Ama Ezel (atv) daha çok “insana” benziyordu. Yumruk yediğinde filan
ağzı kanıyordu. Polat (Star TV) on kurşunla bile kanamıyordu hiç...
Ezel de cesaret abidesiydi, Polat da. Bir işi ötekine bırakmamak
konusunda tuhaf cesurluk gösterileri vardı. Ezel biraz daha
tedbirliydi ama. Polat gelişine giriyordu toplara... İkisi de
duygusallık yaşıyordu kimi zaman. Ezel vicdanla şeytan arasında
gidip gelen hisleriyle mücadele ederken, Polat hislerini ele
verecek hiçbir hareket çekmiyordu; kendisine bile... Ezel’i kimi
zaman elinde rakı efkar dağıtırken görüyorduk, Polat ağzına bir
gram içki sürmeyip çay, domates ve peynir üçgeninde sağlıklı bir
hayata tebessüm ediyordu... Ezel deli gibi aşık, Polat aşık gibi
deliydi. Biri sevdiği kadın için ölümlerden dönmüş, ötekisi sevdiği
kadına bir kez “seni seviyorum” dememişti... Ezel ile Polat alemdar
arasında keskin bir fark vardı. Şimdi kalmadı. Ezel de Polat gibi
görünmez bir çelik yelekle dalıyor kurşunların içine. Koca bir
mafya ordusunu “yumruklarıyla” alt ediyordu. Üstüne doğrultulmuş
namlulara gülüyordu filan... Daha da önemlisi o da ölmüyordu artık.

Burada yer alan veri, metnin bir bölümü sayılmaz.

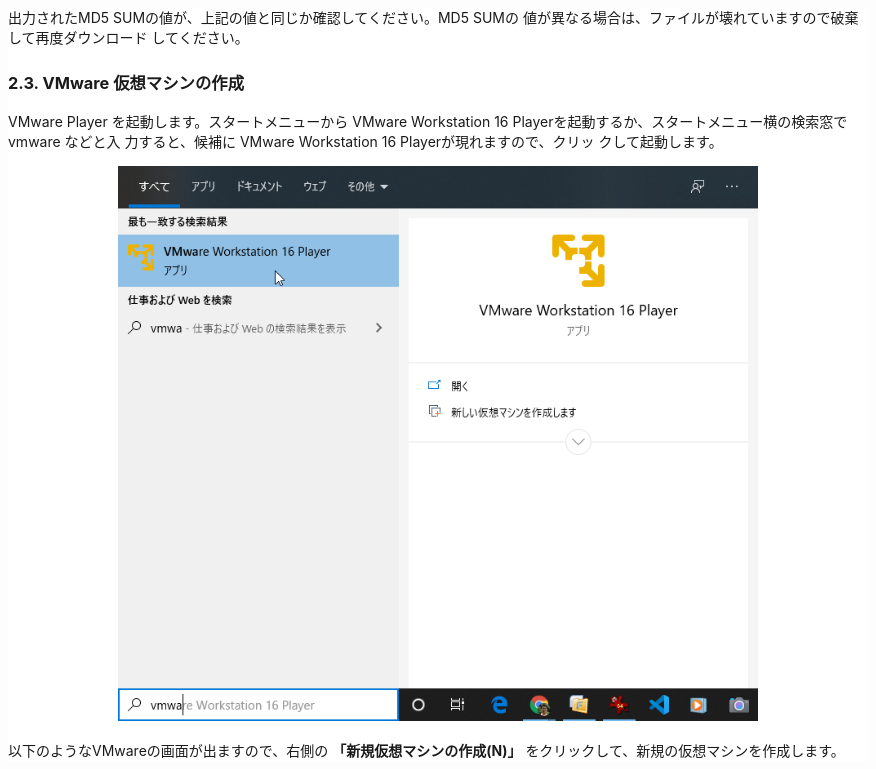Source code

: 出力されたMD5 SUMの値が、上記の値と同じか確認してください。MD5 SUMの
値が異なる場合は、ファイルが壊れていますので破棄して再度ダウンロード
してください。


### 2.3. VMware 仮想マシンの作成

VMware Player を起動します。スタートメニューから VMware Workstation
16 Playerを起動するか、スタートメニュー横の検索窓で vmware などと入
力すると、候補に VMware Workstation 16 Playerが現れますので、クリッ
クして起動します。

<div align="center"><img src="figs/vmware_starting_vm.png" width="640"></div>

以下のようなVMwareの画面が出ますので、右側の **「新規仮想マシンの作成(N)」**
をクリックして、新規の仮想マシンを作成します。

Erkeklerinin yüzde yetmişinin Polat olmak istediği bir ülkede Ezel
de mutlak sondan kaçamadı. O istemedi belki ama maalesef artık
Polat Alemdar kalabalığından biri oldu. Hayırlısı diyelim...
ALİ İLE TEFO AŞK MI YAŞIYOR?
Ezel sadece iki oyuncu üstüne kurulabilir. İki karakter üstüne
yani. Kerpeten Ali ve Tefo ikilisi bölümler boyunca konuşabilir.
Mesela Ali o silahı kaldırır ama çektiği tetik horozu düşüremez
hiç...
Mesela Tefo yüzünü tanınmayacak hale getiren Ali’ye, “Bir de
kerpetenle vur ağabey” diyebilir. Ve mesela saatler boyunca sadece
bakışarak 13 bölümü tamamlayabilir bu ilişki...
Ve sonunda bir şekilde Oscar’a uzanır. Brockback Mountain isimli
filmde ilişkilerini hüzünle izlediğimiz iki eşcinsel sığır çobanı
gibi... O bakışlar, bu mutlak bağlılık akla değişik seçenekler
getirmeye başladı. Fantezi yapmak istemiyorum ama hani arada Bahar
ve Şebnem olmasa Ali’nin deyimiyle “Bu ne lan” diyeceğimiz bir
şeyler çıkacak. Öyle sıkı oynuyorlar çünkü!
Bu da Balans Kralı...
Muhabbet Kralı’nda (Kanal D) uzun zamandır ekranda görünmeyen
yüzlerden biri ilişki uzmanı (ne demekse) İlhan Uçkan boy
gösterdi... Neredeyse programın tamamına rezerv koyan haliyle
“acaba susacak mı?” merakına kapıldım. Bildiğim kadarıyla her
telden konuşmaya bayılan biriydi İlhan...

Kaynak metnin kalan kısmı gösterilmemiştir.